Taoiseach Leo Varadkar has said there is a “very clear majority” but not unanimity in the EU for a ceasefire in Gaza, a day after saying the bloc had “lost credibility” on the issue.
He said the 27 nations had decided against wording on the Israel-Palestine conflict that “nobody would have been happy with”.
He was speaking at the end of a two-day EU summit that saw an agreement to begin accession talks with Ukraine and Moldova, and a proposal to send a €50 billion aid package to Ukraine vetoed by Hungary.
Mr Varadkar said on the way into the talks that he did not agree with the rationale that a ceasefire would prevent Israel from pursuing Hamas.
He said the EU also needed to be stronger on pushing for a two-state solution, adding that the political and economic weight of the bloc needed to go into the issue.
It comes after a UN General Assembly vote in which the vast majority of countries voted for an immediate ceasefire in the region. Austria, Germany and the UK abstained on the vote, while the US voted against it.
Speaking at the end of the summit, Mr Varadkar said: “If we had tried to have written conclusions, we would have been here for many, many hours, and probably have only come up with compromise wording that nobody would have been happy with.”
He added: “It wasn’t an angry discussion. It was a genuine strategic debate. but it was my view, and the view of others, that if we couldn’t get unanimity on calling for a ceasefire, there was no point in coming up with some sort of interim language, rolling truces or on and off pauses.

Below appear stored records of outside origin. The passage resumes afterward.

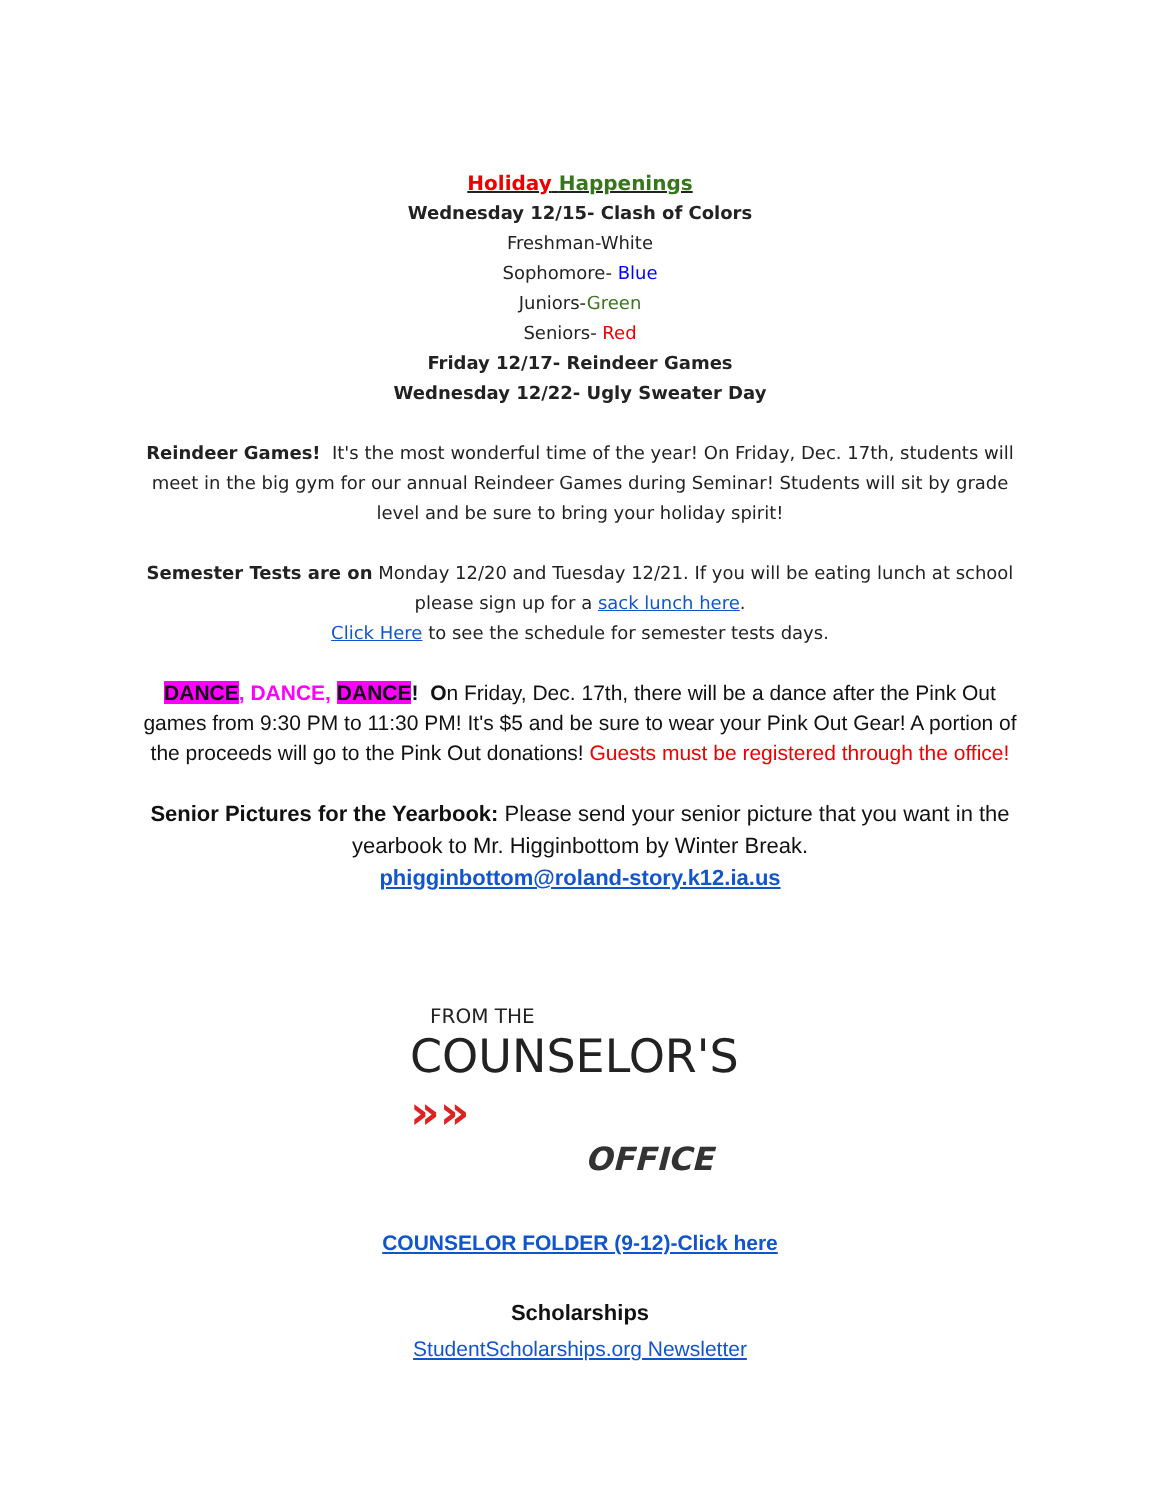Holiday Happenings
Wednesday 12/15- Clash of Colors
Freshman-White
Sophomore- Blue
Juniors-Green
Seniors- Red
Friday 12/17- Reindeer Games
Wednesday 12/22- Ugly Sweater Day
Reindeer Games! It's the most wonderful time of the year! On Friday, Dec. 17th, students will meet in the big gym for our annual Reindeer Games during Seminar! Students will sit by grade level and be sure to bring your holiday spirit!
Semester Tests are on Monday 12/20 and Tuesday 12/21. If you will be eating lunch at school please sign up for a sack lunch here.
Click Here to see the schedule for semester tests days.
DANCE, DANCE, DANCE! On Friday, Dec. 17th, there will be a dance after the Pink Out games from 9:30 PM to 11:30 PM! It's $5 and be sure to wear your Pink Out Gear! A portion of the proceeds will go to the Pink Out donations! Guests must be registered through the office!
Senior Pictures for the Yearbook: Please send your senior picture that you want in the yearbook to Mr. Higginbottom by Winter Break.
phigginbottom@roland-story.k12.ia.us
FROM THE
COUNSELOR'S »»
OFFICE
COUNSELOR FOLDER (9-12)-Click here
Scholarships
StudentScholarships.org Newsletter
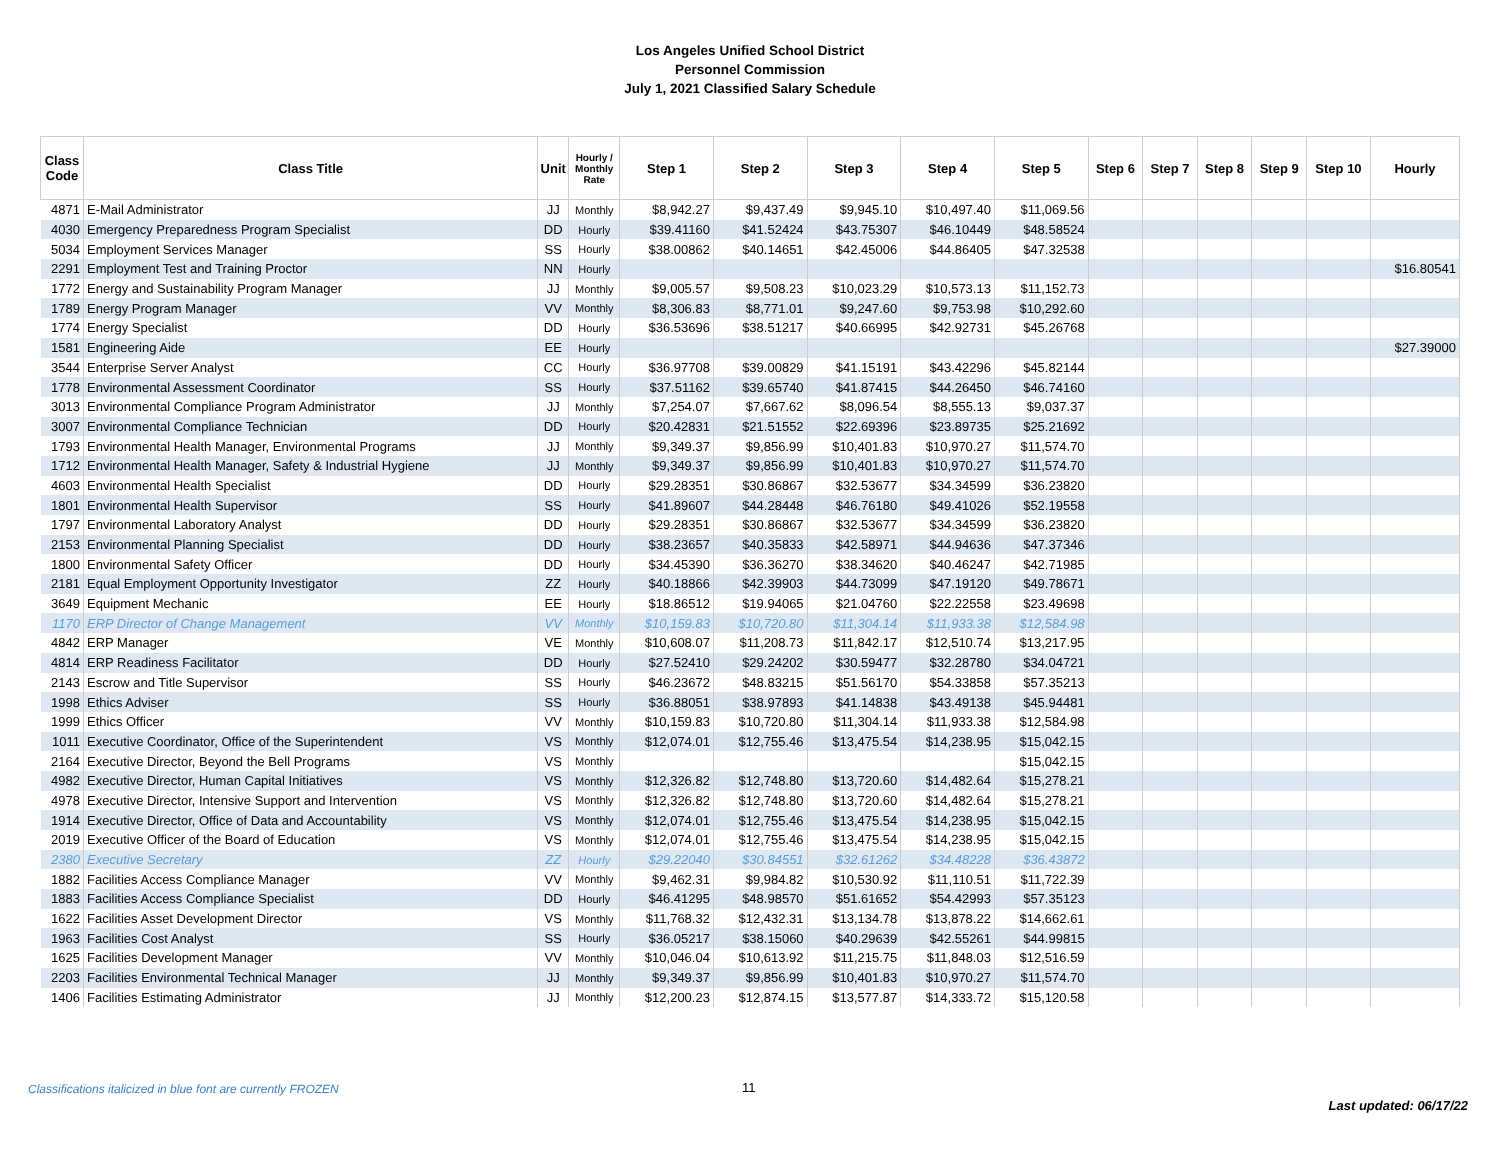Los Angeles Unified School District
Personnel Commission
July 1, 2021 Classified Salary Schedule
| Class Code | Class Title | Unit | Hourly / Monthly Rate | Step 1 | Step 2 | Step 3 | Step 4 | Step 5 | Step 6 | Step 7 | Step 8 | Step 9 | Step 10 | Hourly |
| --- | --- | --- | --- | --- | --- | --- | --- | --- | --- | --- | --- | --- | --- | --- |
| 4871 | E-Mail Administrator | JJ | Monthly | $8,942.27 | $9,437.49 | $9,945.10 | $10,497.40 | $11,069.56 | | | | | | |
| 4030 | Emergency Preparedness Program Specialist | DD | Hourly | $39.41160 | $41.52424 | $43.75307 | $46.10449 | $48.58524 | | | | | | |
| 5034 | Employment Services Manager | SS | Hourly | $38.00862 | $40.14651 | $42.45006 | $44.86405 | $47.32538 | | | | | | |
| 2291 | Employment Test and Training Proctor | NN | Hourly | | | | | | | | | | | $16.80541 |
| 1772 | Energy and Sustainability Program Manager | JJ | Monthly | $9,005.57 | $9,508.23 | $10,023.29 | $10,573.13 | $11,152.73 | | | | | | |
| 1789 | Energy Program Manager | VV | Monthly | $8,306.83 | $8,771.01 | $9,247.60 | $9,753.98 | $10,292.60 | | | | | | |
| 1774 | Energy Specialist | DD | Hourly | $36.53696 | $38.51217 | $40.66995 | $42.92731 | $45.26768 | | | | | | |
| 1581 | Engineering Aide | EE | Hourly | | | | | | | | | | | $27.39000 |
| 3544 | Enterprise Server Analyst | CC | Hourly | $36.97708 | $39.00829 | $41.15191 | $43.42296 | $45.82144 | | | | | | |
| 1778 | Environmental Assessment Coordinator | SS | Hourly | $37.51162 | $39.65740 | $41.87415 | $44.26450 | $46.74160 | | | | | | |
| 3013 | Environmental Compliance Program Administrator | JJ | Monthly | $7,254.07 | $7,667.62 | $8,096.54 | $8,555.13 | $9,037.37 | | | | | | |
| 3007 | Environmental Compliance Technician | DD | Hourly | $20.42831 | $21.51552 | $22.69396 | $23.89735 | $25.21692 | | | | | | |
| 1793 | Environmental Health Manager, Environmental Programs | JJ | Monthly | $9,349.37 | $9,856.99 | $10,401.83 | $10,970.27 | $11,574.70 | | | | | | |
| 1712 | Environmental Health Manager, Safety & Industrial Hygiene | JJ | Monthly | $9,349.37 | $9,856.99 | $10,401.83 | $10,970.27 | $11,574.70 | | | | | | |
| 4603 | Environmental Health Specialist | DD | Hourly | $29.28351 | $30.86867 | $32.53677 | $34.34599 | $36.23820 | | | | | | |
| 1801 | Environmental Health Supervisor | SS | Hourly | $41.89607 | $44.28448 | $46.76180 | $49.41026 | $52.19558 | | | | | | |
| 1797 | Environmental Laboratory Analyst | DD | Hourly | $29.28351 | $30.86867 | $32.53677 | $34.34599 | $36.23820 | | | | | | |
| 2153 | Environmental Planning Specialist | DD | Hourly | $38.23657 | $40.35833 | $42.58971 | $44.94636 | $47.37346 | | | | | | |
| 1800 | Environmental Safety Officer | DD | Hourly | $34.45390 | $36.36270 | $38.34620 | $40.46247 | $42.71985 | | | | | | |
| 2181 | Equal Employment Opportunity Investigator | ZZ | Hourly | $40.18866 | $42.39903 | $44.73099 | $47.19120 | $49.78671 | | | | | | |
| 3649 | Equipment Mechanic | EE | Hourly | $18.86512 | $19.94065 | $21.04760 | $22.22558 | $23.49698 | | | | | | |
| 1170 | ERP Director of Change Management | VV | Monthly | $10,159.83 | $10,720.80 | $11,304.14 | $11,933.38 | $12,584.98 | | | | | | |
| 4842 | ERP Manager | VE | Monthly | $10,608.07 | $11,208.73 | $11,842.17 | $12,510.74 | $13,217.95 | | | | | | |
| 4814 | ERP Readiness Facilitator | DD | Hourly | $27.52410 | $29.24202 | $30.59477 | $32.28780 | $34.04721 | | | | | | |
| 2143 | Escrow and Title Supervisor | SS | Hourly | $46.23672 | $48.83215 | $51.56170 | $54.33858 | $57.35213 | | | | | | |
| 1998 | Ethics Adviser | SS | Hourly | $36.88051 | $38.97893 | $41.14838 | $43.49138 | $45.94481 | | | | | | |
| 1999 | Ethics Officer | VV | Monthly | $10,159.83 | $10,720.80 | $11,304.14 | $11,933.38 | $12,584.98 | | | | | | |
| 1011 | Executive Coordinator, Office of the Superintendent | VS | Monthly | $12,074.01 | $12,755.46 | $13,475.54 | $14,238.95 | $15,042.15 | | | | | | |
| 2164 | Executive Director, Beyond the Bell Programs | VS | Monthly | | | | | $15,042.15 | | | | | | |
| 4982 | Executive Director, Human Capital Initiatives | VS | Monthly | $12,326.82 | $12,748.80 | $13,720.60 | $14,482.64 | $15,278.21 | | | | | | |
| 4978 | Executive Director, Intensive Support and Intervention | VS | Monthly | $12,326.82 | $12,748.80 | $13,720.60 | $14,482.64 | $15,278.21 | | | | | | |
| 1914 | Executive Director, Office of Data and Accountability | VS | Monthly | $12,074.01 | $12,755.46 | $13,475.54 | $14,238.95 | $15,042.15 | | | | | | |
| 2019 | Executive Officer of the Board of Education | VS | Monthly | $12,074.01 | $12,755.46 | $13,475.54 | $14,238.95 | $15,042.15 | | | | | | |
| 2380 | Executive Secretary | ZZ | Hourly | $29.22040 | $30.84551 | $32.61262 | $34.48228 | $36.43872 | | | | | | |
| 1882 | Facilities Access Compliance Manager | VV | Monthly | $9,462.31 | $9,984.82 | $10,530.92 | $11,110.51 | $11,722.39 | | | | | | |
| 1883 | Facilities Access Compliance Specialist | DD | Hourly | $46.41295 | $48.98570 | $51.61652 | $54.42993 | $57.35123 | | | | | | |
| 1622 | Facilities Asset Development Director | VS | Monthly | $11,768.32 | $12,432.31 | $13,134.78 | $13,878.22 | $14,662.61 | | | | | | |
| 1963 | Facilities Cost Analyst | SS | Hourly | $36.05217 | $38.15060 | $40.29639 | $42.55261 | $44.99815 | | | | | | |
| 1625 | Facilities Development Manager | VV | Monthly | $10,046.04 | $10,613.92 | $11,215.75 | $11,848.03 | $12,516.59 | | | | | | |
| 2203 | Facilities Environmental Technical Manager | JJ | Monthly | $9,349.37 | $9,856.99 | $10,401.83 | $10,970.27 | $11,574.70 | | | | | | |
| 1406 | Facilities Estimating Administrator | JJ | Monthly | $12,200.23 | $12,874.15 | $13,577.87 | $14,333.72 | $15,120.58 | | | | | | |
Classifications italicized in blue font are currently FROZEN
11
Last updated: 06/17/22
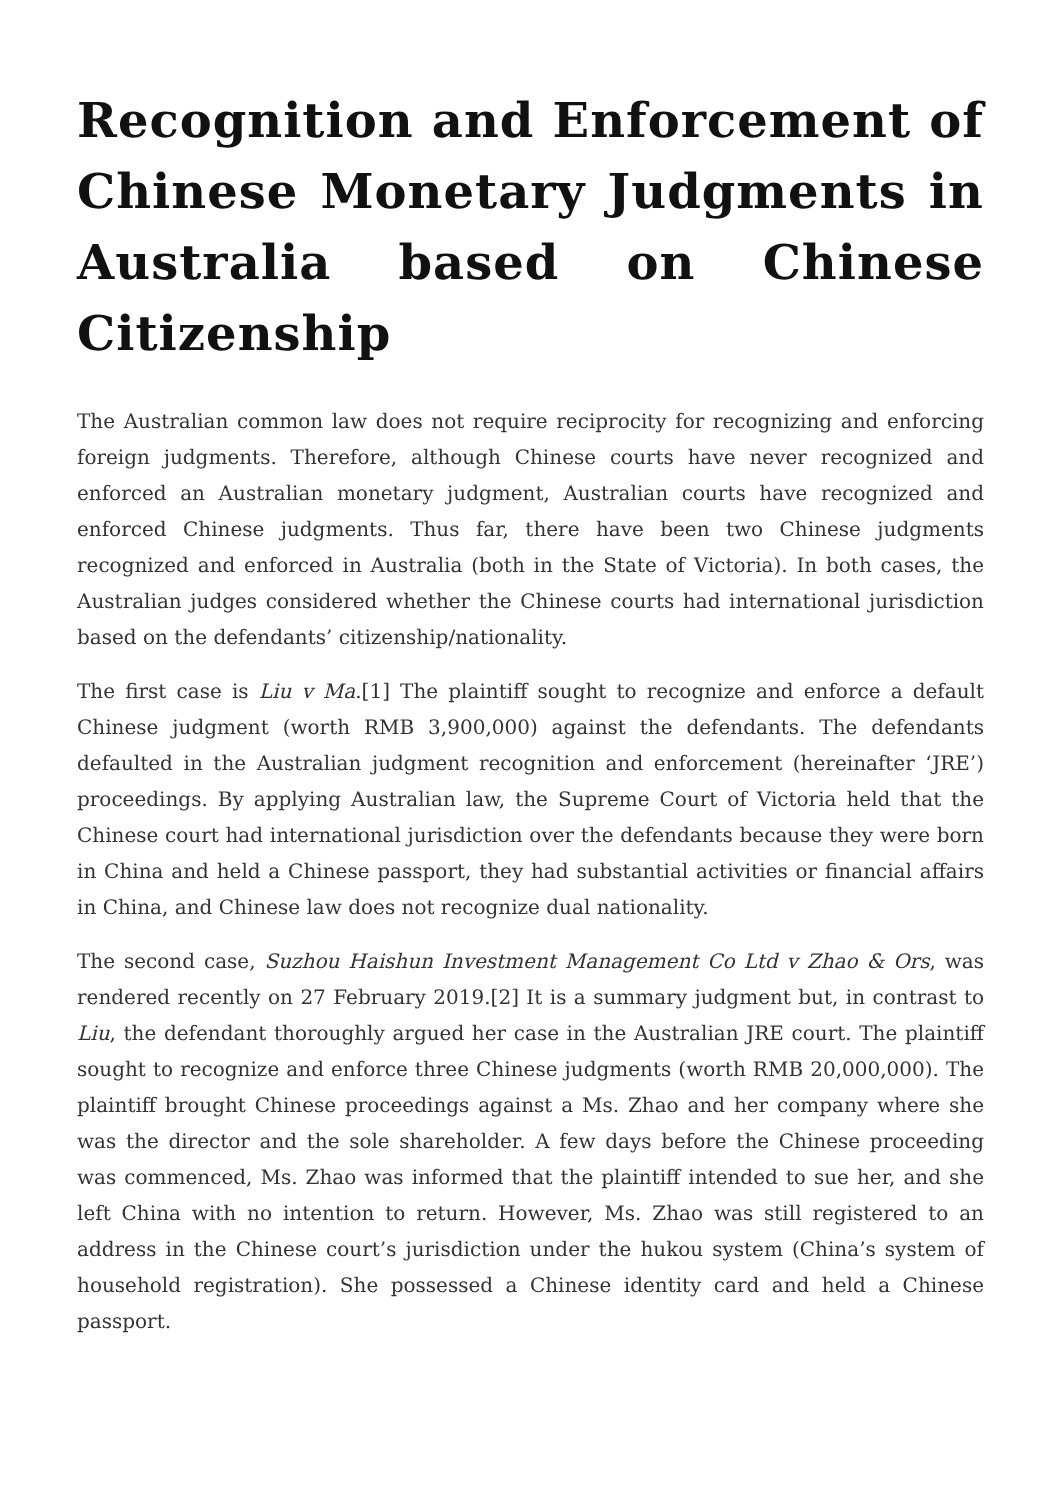Recognition and Enforcement of Chinese Monetary Judgments in Australia based on Chinese Citizenship
The Australian common law does not require reciprocity for recognizing and enforcing foreign judgments. Therefore, although Chinese courts have never recognized and enforced an Australian monetary judgment, Australian courts have recognized and enforced Chinese judgments. Thus far, there have been two Chinese judgments recognized and enforced in Australia (both in the State of Victoria). In both cases, the Australian judges considered whether the Chinese courts had international jurisdiction based on the defendants’ citizenship/nationality.
The first case is Liu v Ma.[1] The plaintiff sought to recognize and enforce a default Chinese judgment (worth RMB 3,900,000) against the defendants. The defendants defaulted in the Australian judgment recognition and enforcement (hereinafter ‘JRE’) proceedings. By applying Australian law, the Supreme Court of Victoria held that the Chinese court had international jurisdiction over the defendants because they were born in China and held a Chinese passport, they had substantial activities or financial affairs in China, and Chinese law does not recognize dual nationality.
The second case, Suzhou Haishun Investment Management Co Ltd v Zhao & Ors, was rendered recently on 27 February 2019.[2] It is a summary judgment but, in contrast to Liu, the defendant thoroughly argued her case in the Australian JRE court. The plaintiff sought to recognize and enforce three Chinese judgments (worth RMB 20,000,000). The plaintiff brought Chinese proceedings against a Ms. Zhao and her company where she was the director and the sole shareholder. A few days before the Chinese proceeding was commenced, Ms. Zhao was informed that the plaintiff intended to sue her, and she left China with no intention to return. However, Ms. Zhao was still registered to an address in the Chinese court’s jurisdiction under the hukou system (China’s system of household registration). She possessed a Chinese identity card and held a Chinese passport.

“So the position of the overwhelming majority of the EU countries now is that there should be a ceasefire and everyone unanimous around a two-state solution and we’re working towards a package of restrictions on violent settlers (and) sanctions on Hamas and Hamas finance.
“It’s clear to me that the American position is shifting too and that’s significant, but I know a lot of people in the room, certainly those of us who are in the majority who want there to be a ceasefire, didn’t feel we should have to wait for the Americans to call for a ceasefire before Europe does.”
Speaking on his way into the EU Council meeting on Friday, Mr Varadkar said that some EU countries believe a ceasefire would prevent Israel from pursuing Hamas terrorists.
“I don’t agree with that interpretation, you can pursue terrorists without engaging in the kind of war and destruction that Israel is engaging in at the moment in Gaza – we know that European countries have also had to deal with terrorism, they didn’t do or even contemplate doing what Israel has done in Gaza.”
He added: “What we have to do really is become more active and more interested in this issue as a European Union. For a long time now, we’ve talked the talk when it comes to building a two-state solution in the Middle East, but we haven’t really put our political or economic power behind that, and I think we should.
“The European Union should insist on a two-state solution, should work with the Palestinian Authority or a new Palestinian leadership perhaps to make that happen, but also really pressurise Israel and say that their failure to allow the Palestinians to have their own state is going to affect the relationship between Israel and the EU into the future.
“It’s not going to be back to the way it was before this war.”
On the first day of the summit, Mr Varadkar said that he would tell EU leaders that the bloc had “lost credibility” on its position on Israel-Palestine.
He said this credibility had been lost with the Global South “because what is perceived to be double standards, and there’s some truth in that quite frankly” as well as with young people.